=== Provided records ===

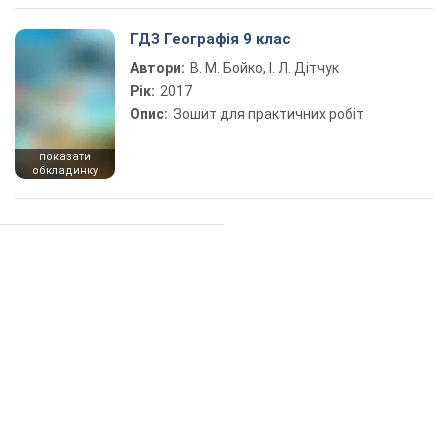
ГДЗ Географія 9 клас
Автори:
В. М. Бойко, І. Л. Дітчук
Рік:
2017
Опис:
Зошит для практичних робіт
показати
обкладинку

===
=== Provided records ===

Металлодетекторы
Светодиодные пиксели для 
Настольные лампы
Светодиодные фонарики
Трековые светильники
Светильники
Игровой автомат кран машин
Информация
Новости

===

→ **What the task asks**
Copy down each line in the entries that has the word "Светодиодные".

→ **Result of this task**
Светодиодные пиксели для 
Светодиодные фонарики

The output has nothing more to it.